** Opening PASSAGE SHOWN block **

Specifying SAS functions

SAS functions are specified using a nested dictionary-like structure, stored as either python code or in a config.json file (see Configuring the model). A simple JSON specification looks like this:

{
"sas_specs":{
    "Flux out":{
        "SAS fun":{
            "ST": [0, 100]
            }
        }
    },

"...": "..."

}

The "...": "..." in the example above should not be included in a real file. There are used here to show where additional information Specifying solute parameters and setting Optional parameters may be included.

The equivalent python dictionary looks like this:

my_sas_spec = {
    "Flux out":{
        "SAS fun":{
            "ST": [0, 100]
            }
        }
    }

The levels of the sas_specs nested dictionary / JSON entry are as follows:

Level 1: One key:value pair per outflow flux (e.g. discharge, ET, groudwater discharge, etc.): Each key is a string that corresponds to a column in the input timeseries dataset data_df that contains the corresponding outflow flux rates. To specify multiple outflows, just add additional key:value pairs to this level of the dictionary.

** Closing PASSAGE SHOWN block **

- APPLY WHAT YOU READ
(A) From the SAS functions page, name every key that appears in the JSON specification example, leaving out the "..." placeholder.
(B) Decide whether each statement agrees with the SAS functions page, answering yes or no and quoting the words that decide it. (i) SAS functions may be stored in a config.json file. (ii) The "...": "..." entry belongs in a real file. (iii) Each Level 1 key matches a column in the input timeseries dataset data_df.
(C) Carry the SAS functions page forward from the point where it stops.

** Opening INFORMATION block **

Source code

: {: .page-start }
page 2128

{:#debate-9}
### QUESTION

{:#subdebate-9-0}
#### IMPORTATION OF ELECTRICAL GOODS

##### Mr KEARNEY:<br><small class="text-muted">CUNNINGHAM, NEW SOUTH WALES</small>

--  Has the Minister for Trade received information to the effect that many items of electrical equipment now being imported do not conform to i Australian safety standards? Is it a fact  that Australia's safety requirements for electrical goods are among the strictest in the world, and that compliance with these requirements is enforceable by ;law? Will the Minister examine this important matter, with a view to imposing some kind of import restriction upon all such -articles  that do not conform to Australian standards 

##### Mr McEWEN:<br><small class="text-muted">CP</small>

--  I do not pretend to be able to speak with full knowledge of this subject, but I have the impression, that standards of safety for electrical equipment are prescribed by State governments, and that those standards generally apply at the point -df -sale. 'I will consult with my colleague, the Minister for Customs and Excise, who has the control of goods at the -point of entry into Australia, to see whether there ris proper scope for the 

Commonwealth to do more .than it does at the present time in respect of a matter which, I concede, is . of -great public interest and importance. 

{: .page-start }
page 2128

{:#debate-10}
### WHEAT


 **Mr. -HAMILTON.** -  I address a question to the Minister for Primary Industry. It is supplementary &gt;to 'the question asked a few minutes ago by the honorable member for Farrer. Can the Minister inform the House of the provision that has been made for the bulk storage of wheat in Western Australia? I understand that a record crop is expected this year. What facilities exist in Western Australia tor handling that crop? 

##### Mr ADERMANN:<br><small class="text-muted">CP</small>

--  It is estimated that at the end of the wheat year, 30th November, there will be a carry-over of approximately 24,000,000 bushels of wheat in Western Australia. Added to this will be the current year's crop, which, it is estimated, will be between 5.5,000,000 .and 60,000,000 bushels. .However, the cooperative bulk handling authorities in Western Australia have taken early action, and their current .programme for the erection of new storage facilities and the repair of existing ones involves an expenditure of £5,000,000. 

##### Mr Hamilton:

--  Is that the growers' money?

** Closing INFORMATION block **

- PER-TASK ANSWERS
(A) sas_specs, Flux out, SAS fun, ST

(B)
(i) Yes: "stored as either python code or in a config.json file"
(ii) No: "should not be included in a real file"
(iii) Yes: "Each key is a string that corresponds to a column in the input timeseries dataset data_df"

(C)
Level 2: One key:value pair per component SAS function to be combined in a time-variable weighted sum: If there is more than one key in a dict at this level, the model will assume that the dictionary values are specifications for SAS functions, and the keys correspond to columns in data_df with the time-varying weight for that component. This can be a useful way to specify time-varying SAS functions, but the individual SAS functions can themselves be time-varying.
Level 3: key:value pairs giving properties of the SAS function: Where properties are given as strings rather than numbers it will be assumed (with a few exceptions) that the associated values are time-varying and are given by the corresponding column in data_df.

There are four ways to specify a SAS function in the level 3 dict:

As an exact gamma or beta distribution

Using any distribution from scipy.stats (which will be converted into a piecewise linear approximation in the model)

As a piecewise linear CDF

As a B-Spline PDF (not yet implemented)

Using a gamma or beta distribution

The gamma and beta distributions are often used to model SAS functions due to their flexibility. An important difference between them is that the beta distribution only has non-zero probability over a finite interval, while the gamma distribution is defined for infinitely large values. The beta distribution is useful when the total storage volume can be reliably inferred from tracer data. The gamma may be preferable where a large portion of the storage volume turns over very slowly, and so its volume is difficult to constrain from the tracer data.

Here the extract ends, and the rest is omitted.